An Empirical Investigation into the Effect of Parameter Choices in Knowledge Distillation
Md Arafat Sultan, Aashka Trivedi, Parul Awasthy, Avirup Sil
TL;DR
Knowledge distillation performance depends strongly on a small set of configuration choices. The authors formalize the KD objective as $L_{KD} = (1 - \alpha) \mathcal{L}_1(q,p^s) + \alpha \mathcal{L}_2(o^t_{\tau_t}, o^s_{\tau_s})$ and systematically study four knobs: using human labels ($\alpha$), the teacher–student distance measure (CE vs MSE), teacher selection strategy ($t_{hs}$ vs $t_{ll}$), and student temperature scaling ($\tau_s$, with $\tau_t$). Through a greedy, approximate grid search over 39 classifier–dataset pairs and multiple model sizes, the study shows that parameter choices yield up to $4.3\%$ improvements in the worst cases and that a single validation-driven configuration (low-loss teacher, CE distance, $\tau_s=1$) performs near the best across many tasks, reducing the risk of catastrophic performance drops. CE-based distillation, a tendency toward a low-loss teacher, and using $\tau_s=1$ emerge as reliable general principles, with sublinear gains expected from extensive tuning.
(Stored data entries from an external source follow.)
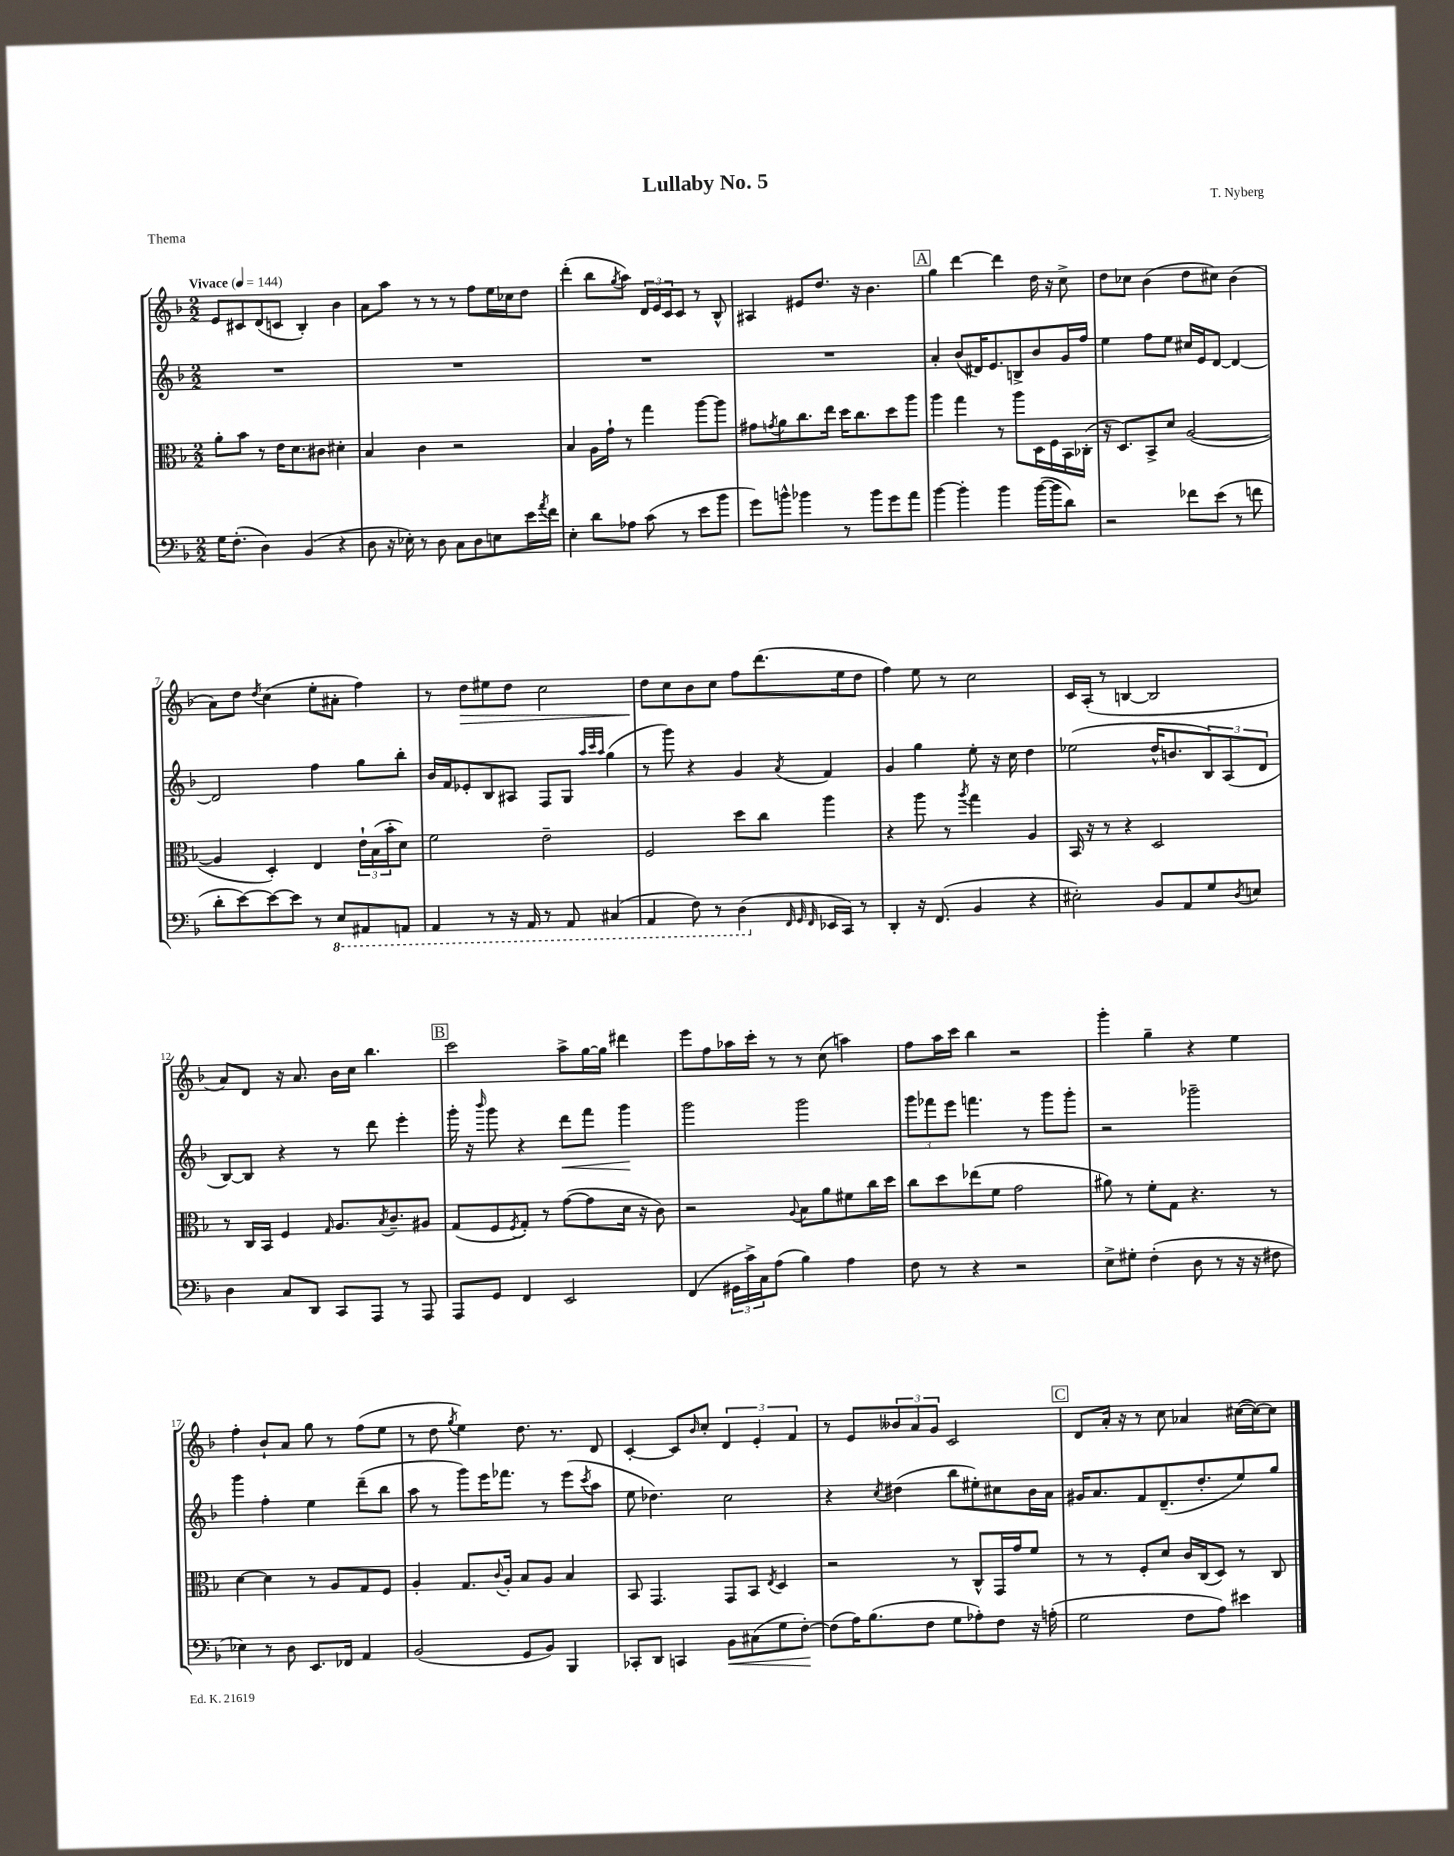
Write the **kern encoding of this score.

**kern	**kern	**kern	**kern
*staff4	*staff3	*staff2	*staff1
*clefF4	*clefC3	*clefG2	*clefG2
*k[b-]	*k[b-]	*k[b-]	*k[b-]
*M2/2	*M2/2	*M2/2	*M2/2
*MM144	*MM144	*MM144	*MM144
16G\LK	8a'\L	1r	8e/L
(8.F'\J	.	.	.
.	8b-\J	.	8c#/
4D\)	8r	.	(8d/
.	16e\LK	.	8c/J
.	8.d\	.	.
(4BB-/	.	.	4B-'/)
.	8c#\J	.	.
4r	4d#'\	.	4b-\
=	=	=	=
8D\	4B-/	1r	8a\L
16r	.	.	8aa\J
16E-'\)	.	.	.
8r	4c\	.	8r
8D\	.	.	8r
8C\L	2r	.	8r
8D\	.	.	8ff\L
8E\	.	.	16ee\L
.	.	.	16cc-\J
16e\L	.	.	8dd\J
8qa/	.	.	.
16f\JJ	.	.	.
=	=	=	=
4E'\	4B-/	1r	(4ddd'\
8d\L	16A\LL	.	8bb-\L
.	16g`\JJ	.	.
.	.	.	8qgg/
8A-\J	8r	.	8aa\J)
(8c\	4gg\	.	24d/LL
.	.	.	24e/
.	.	.	24c/J
8r	.	.	8c/J
8e\L	[8aa\L	.	8r
8b-\J	8aa\]J	.	8B-^^/
=	=	=	=
8g\L)	8g#\L	1r	4A#/
.	8qg/	.	.
8b^^\J	8a\	.	.
4b-\	8.cc\	.	8e#/L
.	.	.	8.dd/J
.	16ee\Jk	.	.
8r	16dd\LK	.	.
.	8.cc\	.	16r
8b-\L	.	.	4.b-\
8g\	8dd\	.	.
8a\J	8aa\J	.	.
=	=	=	=
[4b-\	4aa\	4a'/	4gg\
4b-'\]	4gg\	(8b-/L	[4ddd\
.	.	16d#/K)	.
.	.	8.e/	.
4b-\	8r	.	4ddd\]
.	8aa\L	8B^/	.
([16b-\LL	16D\L	8b-/	16dd\
16b-\]J	16F\	.	16r
8d\J)	16BB-\	16g/L	8cc^\
.	(16C-'\JJ	16ff/JJ	.
=	=	=	=
2r	16r	4ee\	8dd\L
.	8.D/L)	.	.
.	.	.	8cc-\J
.	8BB-^/	8ff\L	(4b-\
.	8d/J	8ee\J	.
8f-\L	([2A/	16cc#/LL	8dd\L
.	.	16e/J	.
(8e\J	.	[8d/J	8cc#\J)
8r	.	4d/_	(4b-\
8f\	.	.	.
=	=	=	=
8d'\L	4A/]	2d/]	8a\L)
[8e\)	.	.	8dd\J
.	.	.	8qdd/
8e\_	4D'/)	.	(4cc\
8e\]J	.	.	.
8r	4E/	4ff\	8ee'\L
8EE/L	.	.	8a#'\J
8AAA#/	24e`\LL	8gg\L	4ff\)
.	(24B-\	.	.
.	24b-'\J	.	.
8AAA/J	8d\J)	8bb-'\J	.
=	=	=	=
4AAA/	2f\	16b-/LL	8r
.	.	16f/J	.
.	.	8e-'/	8dd\L
8r	.	8B-/	8ee#\
16r	.	8A#/J	8dd\J
16AAA/	.	.	.
8r	2e~\	8F/L	2cc\
8AAA/	.	8G/J	.
.	.	32qqaa/LLL	.
.	.	32qqccc/	.
.	.	32qqaa/JJJ	.
(4CC#/	.	(4gg\	.
=	=	=	=
4AAA/	2F/	8r	8dd\L
.	.	8ggg\)	8cc\
8FF\)	.	4r	8b-\
8r	.	.	8cc\J
(4DD\	8dd\L	4g/	8ff\L
.	8cc\J	.	(8.ddd\
32qqFF/	.	.	.
32qqGG/	.	.	.
32qqFF/	.	8qa/	.
16EE-/LL	4aa\	4f/	.
16CC/JJ)	.	.	16ee\k
8r	.	.	8dd\J
=	=	=	=
4DD'/	4r	4g/	4ff\)
16r	8aa\	4gg\	8ee\
(8.FF/	.	.	.
.	8r	.	8r
.	8qaa/	.	.
4BB-/	4gg\	8ee'\	2cc\
.	.	16r	.
.	.	16cc\	.
4r	4A/	4dd\	.
=	=	=	=
2E#'\)	16BB-/	(2ee-\	16c/LL
.	16r	.	(16A'/JJ
.	8r	.	8r
.	4r	.	[4B/
8BB-/L	2D/	16dd^^/LK	2B/]
.	.	8.b/	.
8AA/	.	.	.
8G/	.	12B-/)	.
.	.	(12A/	.
8qD/	.	.	.
8E/J	.	.	.
.	.	12d/J	.
=	=	=	=
4D\	8r	[8B-/L)	8a/L)
.	16C/LL	8B-/]J	8d/J
.	16BB-/JJ	.	.
8C/L	4F/	4r	16r
.	.	.	8.a/
8DD/J	.	.	.
.	16qqG/	.	.
8CC/L	8.A/L	8r	16b-\LL
.	.	.	16cc\JJ
8AAA/J	.	8ddd\	4.bb-\
.	8qB-/	.	.
.	8.c~/	.	.
8r	.	4eee'\	.
8AAA/	8A#/J	.	.
=	=	=	=
8AAA/L	(8G/L	16ggg'\	2ccc\
.	.	16r	.
.	.	16qqbbb-/	.
8GG/J	8F/	8ggg\	.
.	8qF/	.	.
4FF/	8G'/J)	4r	.
.	8r	.	.
2EE/	([8g\L	8ddd\L	8aa^\L
.	8g\]	8fff\J	[16gg\L
.	.	.	16gg\]JJ
.	16d\Jk	4ggg\	4ddd#\
.	16r	.	.
.	8c\)	.	.
=	=	=	=
(4FF/	2r	2ggg\	8eee\L
.	.	.	8ff\
24GG#\LL	.	.	16aa-\L
24c^\)	.	.	.
.	.	.	16ccc'\JJ
24C\J	.	.	.
(8A\J	.	.	8r
.	8qqA/	.	.
4B-\)	8B-\L	2ggg\	8r
.	8a\	.	(8cc\
4A\	8f#\	.	4aa\)
.	16cc\L	.	.
.	16dd\JJ	.	.
=	=	=	=
8F\	8cc\L	12ggg\L	8ff\L
.	.	12fff-\	.
8r	8dd\	.	16aa\L
.	.	12eee\J	.
.	.	.	16ccc\JJ
4r	(8ee-\	4.fff\	4bb-\
.	8f\J	.	.
2r	2g\	.	2r
.	.	8r	.
.	.	8ggg\L	.
.	.	8ggg'\J	.
=	=	=	=
8E^\L	8a#\)	2r	4ggg'\
8G#'\J	8r	.	.
(4F'\	8f'\L	.	4gg~\
.	8G\J	.	.
8D\	4.r	2ggg-~\	4r
8r	.	.	.
16r	.	.	4ee\
16r	.	.	.
8F#\	8r	.	.
=	=	=	=
4E-\)	[4d\	4ggg\	4ff'\
8r	4d\]	4ff'\	8b-`/L
8D\	.	.	8a/J
8.EE/L	8r	4ee\	8gg\
.	8A/L	.	8r
16FF-/Jk	.	.	.
4AA/	8G/	(8ddd~\L	(8ff\L
.	8F/J	8bb-\J	8ee\J
=	=	=	=
(2BB-/	4A'/	8aa\	8r
.	.	8r	8dd\
.	.	.	8qgg/
.	8.G/L	8ggg\L)	4ee\)
.	.	16eee\K	.
.	8qqc/	.	.
.	16A'/Jk	8.fff-\J	.
8GG/L	8B-/L	.	8.dd\
8BB-/J)	8A/J	8r	.
.	.	.	8.r
4BBB-/	4B-/	(8eee\L	.
.	.	8qccc/	.
.	.	8aa\J	8d/
=	=	=	=
8CC-'/L	8BB-/	8ee\	[4c'/
8DD/J	4.GG/	4.dd-\)	.
4CC/	.	.	8c/]L
.	.	.	16qqb-/
.	.	.	8cc'/J
8BB-\L	8GG/L	2cc\	6d/
(8C#\	8BB-/J	.	.
.	.	.	6e'/
.	8qE/	.	.
8G\	4D/	.	.
.	.	.	6f/
[8F'\J)	.	.	.
=	=	=	=
(8F\]L	2r	4r	8r
16A\K)	.	.	8e/L
(8.B-\	.	.	.
.	.	8qcc/	.
.	.	(4dd#\	12b--/
.	.	.	12a/
8F\J	.	.	.
.	.	.	12g/J
8G\L	8r	8bb-\L	2c/
8A-'\)	8C^^/L	8ee#'\)	.
8F\J	16GG/L	8cc#\	.
.	16g/J	.	.
16r	8f/J	16b-\L	.
(16A'\	.	16a\JJ	.
=	=	=	=
2G\	8r	16g#/LK	8d/L
.	.	8.a/	.
.	8r	.	16a'/Jk
.	.	.	16r
.	8F'/L	8f/	8r
.	8d/J	(8.d~/	8cc\
8F\L	16c/LL	.	4a-/
.	(16C/J	8.dd'/	.
8A\J)	8D/J)	.	.
4e#\	8r	8ee/)	([16cc#\LL
.	.	.	16cc#\_J)
.	8C/	8gg/J	8cc#\]J
==	==	==	==
*-	*-	*-	*-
The results provide practical guidance for KD deployment and motivate further systematic exploration of KD parameter effects across broader task suites.
Abstract
We present a large-scale empirical study of how choices of configuration parameters affect performance in knowledge distillation (KD). An example of such a KD parameter is the measure of distance between the predictions of the teacher and the student, common choices for which include the mean squared error (MSE) and the KL-divergence. Although scattered efforts have been made to understand the differences between such options, the KD literature still lacks a systematic study on their general effect on student performance. We take an empirical approach to this question in this paper, seeking to find out the extent to which such choices influence student performance across 13 datasets from 4 NLP tasks and 3 student sizes. We quantify the cost of making sub-optimal choices and identify a single configuration that performs well across the board.